Thursday, May 28, 2009

Animals making tools...what else are they capable of?

A pair of rooks. Photo by Christopher Bird, news.bbc.co.uk

Animals are at it again. Acting human. Or rather, exhibiting behaviors that we once thought were exclusively human. We once believed, I might say, that these behaviors defined humans as better, different, smarter than all other living things.

I'm talking about tool use. As it turns out, tool use has now been observed in dozens of nonhuman species, including otters, monkeys, chimps, and 39 species of birds!

The most recent study involves rooks, a crow-like European species common in folklore. They're in the same family as our American crows, ravens, jays, and magpies.

The rooks in this study, reported just today (May 28) in the Proceedings of the National Academy of Sciences, were given access to food that could only be obtained by pushing a small rock off of a ledge into a tube. They quickly mastered that task. Christopher Bird of the University of Cambridge and Nathan Emery of Queen Mary College, London, challenged the birds further by moving the small rock farther away. Before long, a female rook, Fry, figured out picking up the stone and carrying it to the ledge. Her mate, Cook, followed her actions, then a second pair did.

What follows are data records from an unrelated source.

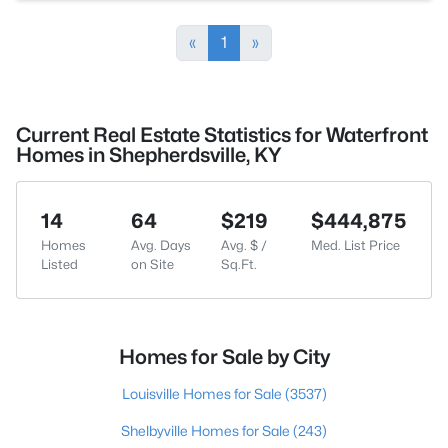
«
1
»
Current Real Estate Statistics for Waterfront
Homes in Shepherdsville, KY
14
64
$219
$444,875
Homes
Avg. Days
Avg. $ /
Med. List Price
Listed
on Site
Sq.Ft.
Homes for Sale by City
Louisville Homes for Sale
(3537)
Shelbyville Homes for Sale
(243)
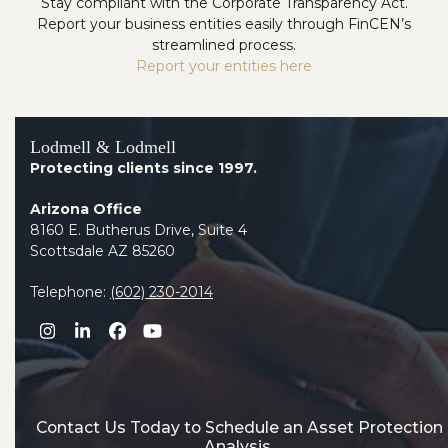
Stay compliant with the Corporate Transparency Act.
Report your business entities easily through FinCEN’s
streamlined process.
Report your entities here
Lodmell & Lodmell
Protecting clients since 1997.
Arizona Office
8160 E. Butherus Drive, Suite 4
Scottsdale AZ 85260
Telephone:
(602) 230-2014
Instagram
LinkedIn
Facebook
YouTube
Contact Us Today to Schedule an Asset Protection
Analysis.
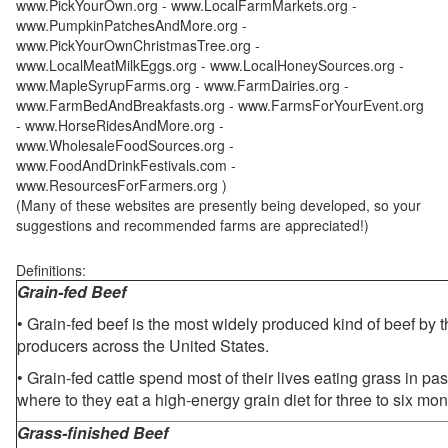
www.PickYourOwn.org - www.LocalFarmMarkets.org -
www.PumpkinPatchesAndMore.org -
www.PickYourOwnChristmasTree.org -
www.LocalMeatMilkEggs.org - www.LocalHoneySources.org -
www.MapleSyrupFarms.org - www.FarmDairies.org -
www.FarmBedAndBreakfasts.org - www.FarmsForYourEvent.org
- www.HorseRidesAndMore.org -
www.WholesaleFoodSources.org -
www.FoodAndDrinkFestivals.com -
www.ResourcesForFarmers.org )
(Many of these websites are presently being developed, so your
suggestions and recommended farms are appreciated!)
Definitions:
Grain-fed Beef
• Grain-fed beef is the most widely produced kind of beef by
producers across the United States.
• Grain-fed cattle spend most of their lives eating grass in pa
where to they eat a high-energy grain diet for three to six mon
Grass-finished Beef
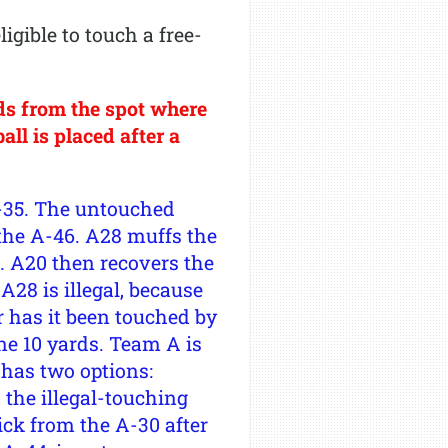
gible to touch a free-
ds from the spot where
ll is placed after a
A-35. The untouched
 the A-46. A28 muffs the
42. A20 then recovers the
A28 is illegal, because
or has it been touched by
one 10 yards. Team A is
 has two options:
a the illegal-touching
ick from the A-30 after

The birds mastered various other tasks involving tools such as sticks and wires. They even figured out how to bend a wire to fashion a hook necessary to retrieve items. Although wild New Caledonian crows have been observed fashioning hooks in the past, the authors assert that this is the "first unambiguous evidence of animal insight, because the rooks made a hook tool on their first trial we know that they had no previous experience of making hook tools from wire because the birds were all hand-raised." The New Caledonian crows were known to use tools in the wild.

I love research that shows how smart animals are, and how we're not the supreme beings we think we are. What else are animals capable of that we don't know about yet? They deserve more respect, more of the world's remaining resources, than they're getting from their human relatives.

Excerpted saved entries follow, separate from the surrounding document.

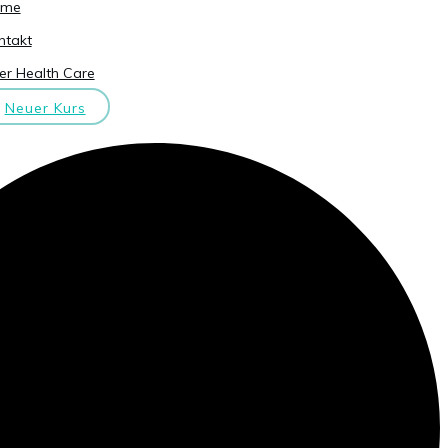
ome
ntakt
er Health Care
Neuer Kurs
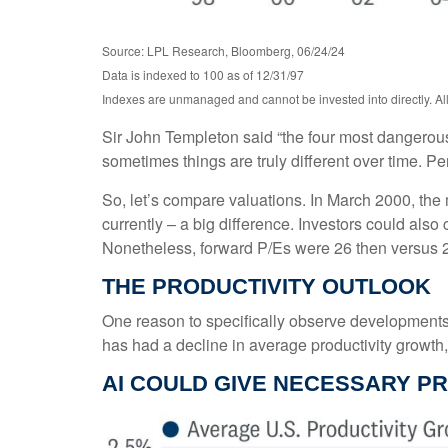
Source: LPL Research, Bloomberg, 06/24/24
Data is indexed to 100 as of 12/31/97
Indexes are unmanaged and cannot be invested into directly. All 
Sir John Templeton said “the four most dangerous w
sometimes things are truly different over time. Pe
So, let’s compare valuations. In March 2000, the 
currently – a big difference. Investors could also
Nonetheless, forward P/Es were 26 then versus 2
THE PRODUCTIVITY OUTLOOK
One reason to specifically observe developments in
has had a decline in average productivity growth
AI COULD GIVE NECESSARY P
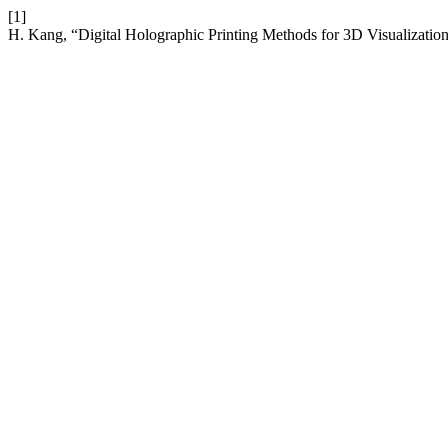
[1]
H. Kang, “Digital Holographic Printing Methods for 3D Visualization 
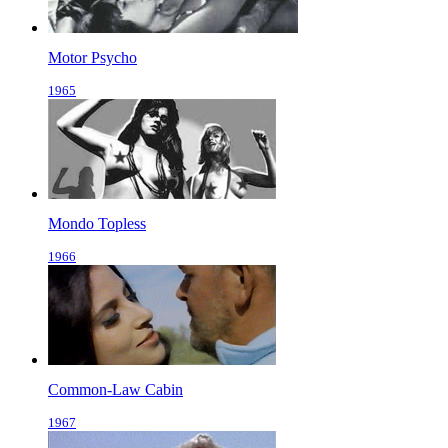
Motor Psycho
1965
Mondo Topless
1966
Common-Law Cabin
1967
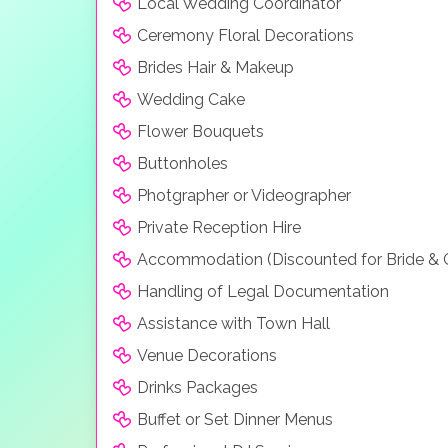
Local Wedding Coordinator
Ceremony Floral Decorations
Brides Hair & Makeup
Wedding Cake
Flower Bouquets
Buttonholes
Photgrapher or Videographer
Private Reception Hire
Accommodation (Discounted for Bride &
Handling of Legal Documentation
Assistance with Town Hall
Venue Decorations
Drinks Packages
Buffet or Set Dinner Menus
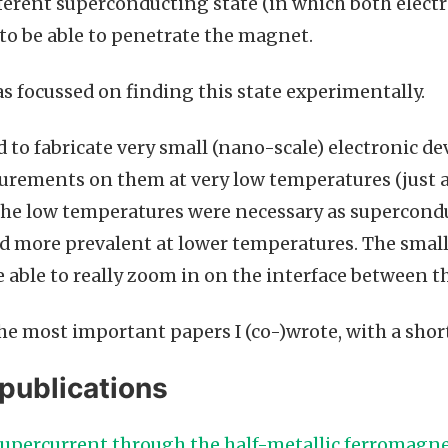
fferent superconducting state (in which both electr
to be able to penetrate the magnet.
s focussed on finding this state experimentally.
ad to fabricate very small (nano-scale) electronic dev
rements on them at very low temperatures (just a
 The low temperatures were necessary as superconduc
 more prevalent at lower temperatures. The small 
e able to really zoom in on the interface between t
 the most important papers I (co-)wrote, with a sho
publications
 supercurrent through the half-metallic ferromagn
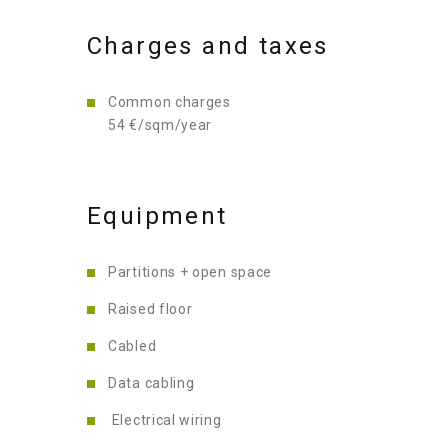
Charges and taxes
Common charges
54 €/sqm/year
Equipment
Partitions + open space
Raised floor
Cabled
Data cabling
Electrical wiring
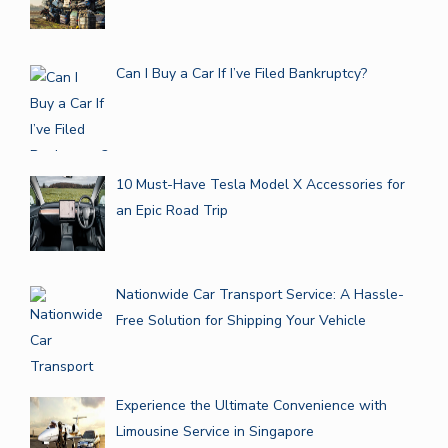
Can I Buy a Car If I’ve Filed Bankruptcy?
10 Must-Have Tesla Model X Accessories for
an Epic Road Trip
Nationwide Car Transport Service: A Hassle-
Free Solution for Shipping Your Vehicle
Experience the Ultimate Convenience with
Limousine Service in Singapore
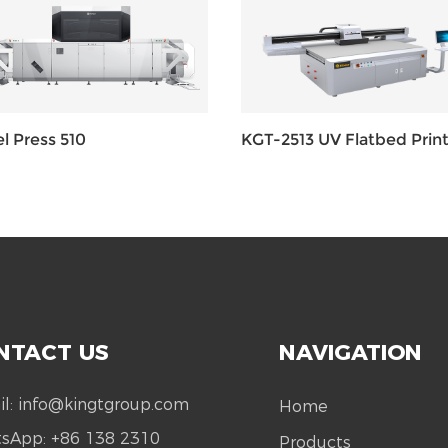
l Press 510
KGT-2513 UV Flatbed Print
NTACT US
NAVIGATION
il:
info@kingtgroup.com
Home
tsApp:
+86 138 2310
Products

My previous post about New Caladonian crows making tools.

All my previous posts about tool use (or making tools) in animals.

Sources:
Christopher D. Bird and Nathan J. Emery. Insightful problem solving and creative tool modification by captive nontool-using rooks. May 28, 2009. Proceedings of the National Academy of Sciences.

Randolph E. Schmidt, Associated Press. Rooks figure out how to use tools. May 28, 2009. Charlotte Observer

Key words:: birds tool use rooks animal behavior making tools bird behavior animal intelligence

1 comment:

Charlotte Hutson-Wrenn said...

Sally! Well, of course animals are smart! I love Howard Gardner's (Harvard) research on what he calls the Seven Intelligences (Frames of Mind: The Theory of Multiple Intelligences). Artists have always known what 'others' call intelligent is not always so. His theory includes music for example, as a separate intelligence. Who decided that tool making was the defining difference, anyway??